Silence is, despite its title, a disquieting series of images of people and places that bear witness to an ineffable sense of loss. As Rimmer notes, the amalgamation of rural shires may mean the loss of identity for local communities in the wheatbelt. Coupled with the exodus of the young from these townships, there is a very palpable sense of stoic grief permeating the human geography in these photographs. This series holds autobiographical significance for the photographer, who finds himself losing all connection to these rural communities as, one by one, his family and relatives who have been his link to Wylie move on, or pass on.
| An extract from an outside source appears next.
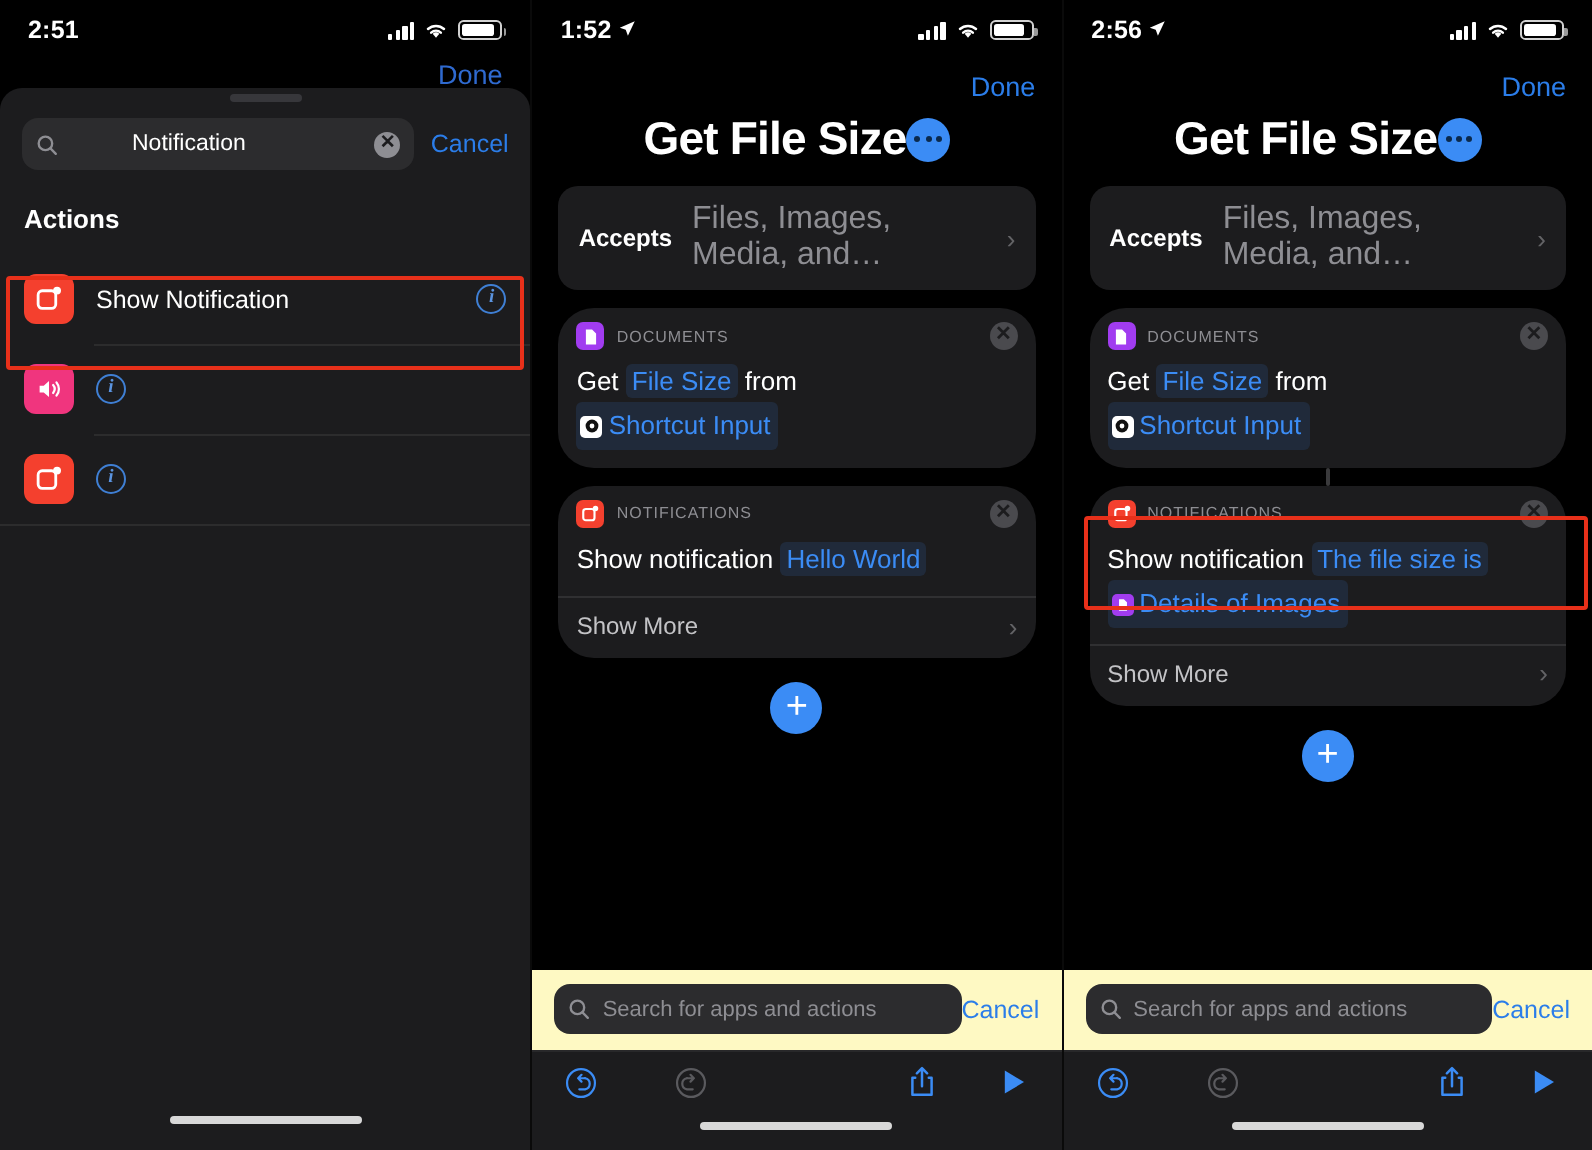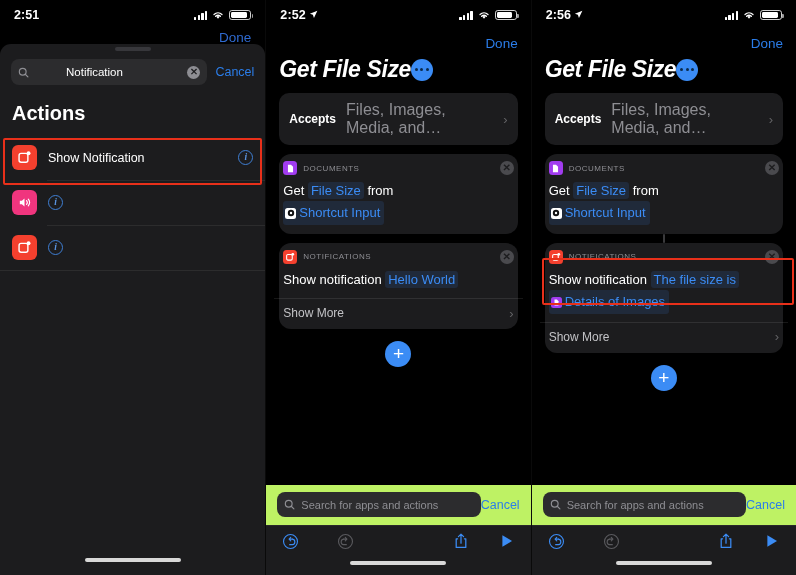"2:52" span { text: 2:52 -> 1:52 }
This sense of unsettling quietude and disconnection continues in The Blue Room, where Richard’s depictions of decay and squalor in abandoned farmhouses give insight into lives no longer lived. Richards brings his lens to objects remaining in these environments – the remnants of dolls, clocks which have long stopped, old photographs in weathered frames, moth-eaten furniture, dishes discarded in long-dry sinks, a wedding dress left hanging in a dirty wardrobe – as testament to the passage of Time and the lives abandoned in its wake. Some photographs show the intrusion of the external world into these decaying museums – a shattered window creates a pile of snow on an old bed; sunlight creeps in through tattered curtains to mark out the detritus in a room with red walls; while others include a disturbing note of violence – a half-eaten sheep’s carcass frozen in a snowfield. We are left with the impression of bearing witness to something so long ago gone that all that remains are artefacts from which we can only vaguely piece together what has come before.

In the Fremantle RSL Club Wyola, on High Street, are profoundly moving photographs of Bangladeshi women by Caitlin Harrison. Harrison’s exhibition, Shundori Mahila, is part of the FotoFreo Fringe Festival, and shows us the disparity between the status of men and women in Bangladesh.

Harrison photographs and presents the stories of women who have survived domestic abuse and acid attacks by those who purport to covet them, and those who have been maneuvered into a life of prostitution from which they cannot escape. These  gut-wrenching and heart-breaking photographs, accompanied by direct quotes from these women, pack a punch: from the woman whose husband to be threw acid on her face, and who was then forced to marry him to save him from prison; to Farida who survived a horrendous acid attack from her husband; to the girl who was forced into prostitution and then gang-raped by a group of men in the red light district of Dhaka. Harrison spent five months working with various Bangladeshi women from activists to acid attack survivors and the images in Shundori Mahila give their voice a new audience.